Here is what I KNOW:
I KNOW that without absolute PROOF, i.e. ME actually having a tangible vision or something crazy like that, I can NEVER actually KNOW that “the Church is true.” I can’t. It’s impossible. I can believe it, I can have faith in it, but I can’t know it. But that IS faith, by definition in and outside of scripture, and as faith is the first principle of the Gospel, so far I’m good.
I KNOW what I HAVE experienced. I know that I have the warm fuzzies sometimes, and I know that so does everyone else.

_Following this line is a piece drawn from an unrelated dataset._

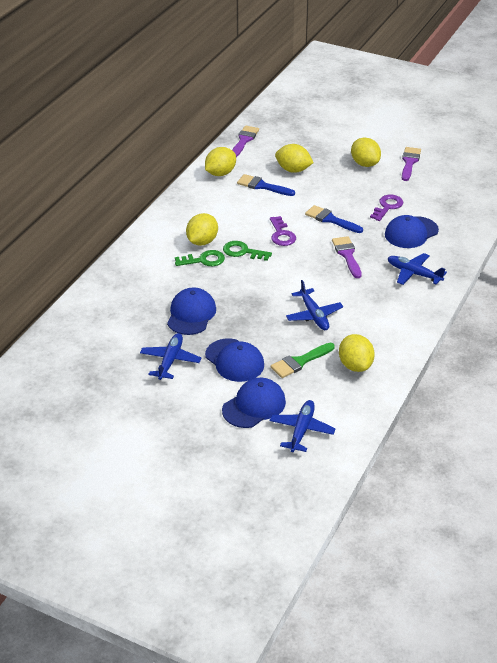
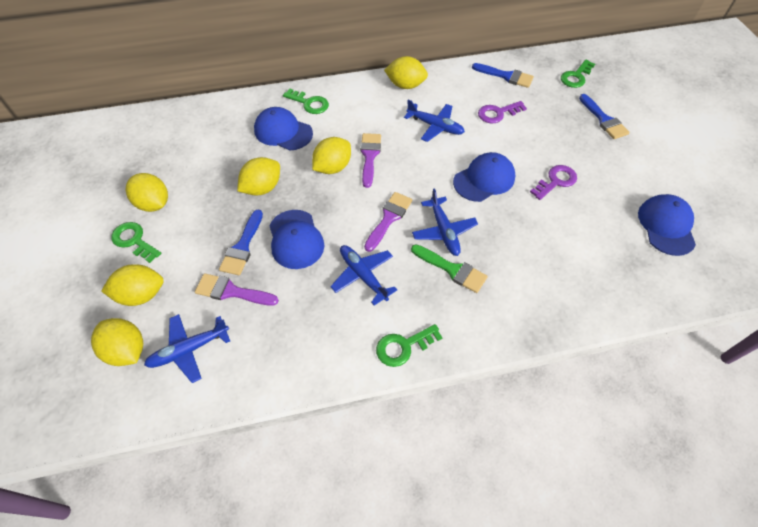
blue brush: [237,174,295,196] [305,205,363,233] = 2 -> [219,210,263,275] [472,63,534,88] [579,94,630,139] = 3
green key: [175,250,225,266] [223,241,272,261] = 2 -> [111,222,161,263] [283,89,329,114] [376,324,443,367] [561,60,595,88] = 4
yellow lemon: [186,213,218,246] [205,147,236,176] [275,144,313,173] [339,334,375,372] [351,138,381,167] = 5 -> [91,318,143,366] [101,264,164,306] [125,173,168,212] [237,157,280,195] [312,137,351,174] [384,56,428,89] = 6

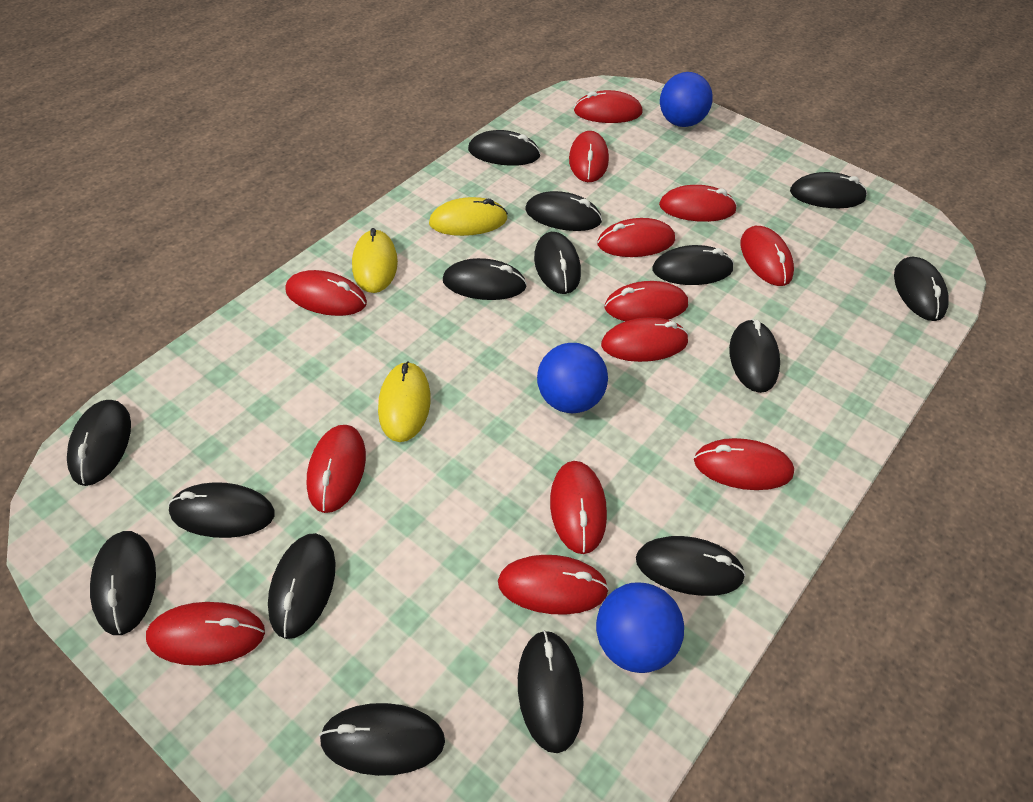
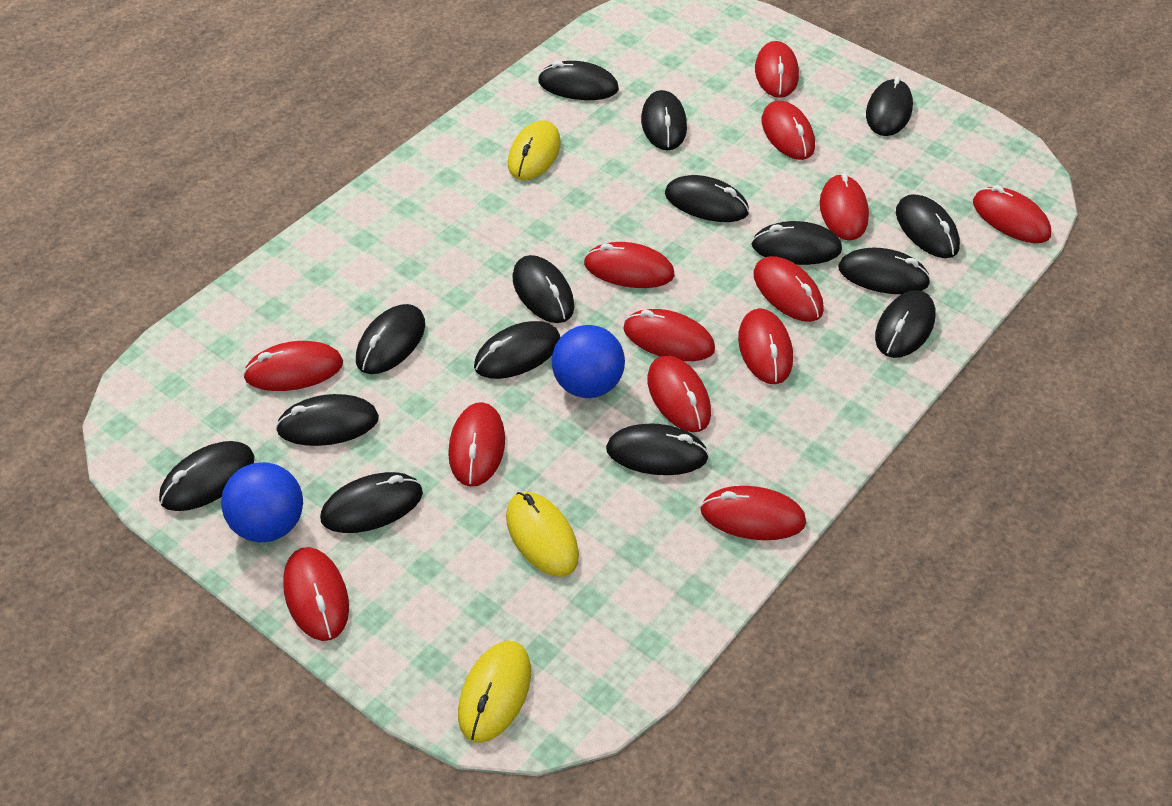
blue ball: [537,343,608,413] [596,582,684,673] [660,72,713,127] = 3 -> [221,462,303,542] [552,325,625,398] = 2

I know that I can within the doctrines of the Church try to rationalize and explain and whatever whatever – everyone has the Light of Christ even though only members have the Gift of the Holy Ghost kinda’ thing – or I can forget about rationalizing and ignore things that make me question. OR, I can accept that there are some things that I don’t understand and move on.
I don’t mean to suggest that I purposefully turn a blind eye to the weird stuff. I think there is nothing more important than being educated extensively in whatever it is that you do, so why on Earth not in your religion, too? And education doesn’t mean brainwashed, one-sided, lollipops-and-roses only. It can’t. I just mean, that so far, when I come up on this stuff, I choose faith.
I KNOW what I have heard, what I have seen, what I have experienced. And while I don’t KNOW that “the Church is TRUE” per say, 100% every single teeny tiny bit of it, I do absolutely have faith that it is. I believe that there are problems, there are mistakes, but as far as the pure, unadulterated doctrine of the Gospel of Christ goes, I have faith it’s true.
Sorry to disappoint 😉 hahaha
If you DO get the warm fuzzies about religion, don’t discount it just because someone else somewhere else is doing the same about their beliefs; the warm fuzzies help you recognize GOOD, and no matter what or where the good is coming from, good is good, and we need so much more of it in this world. EMBRACE good. Feed the Mormon missionaries when they come knocking. You don’t have to become a baptized member to be nice. Be kind to the JW’s that knock on your door and take the opportunity to learn about what makes them so passionate about sharing their message. Smile in the grocery store, leave big tips for your servers, and goodness gracious just do awesome stuff, will ya’? Stop all hating each other. It’s SO overrated.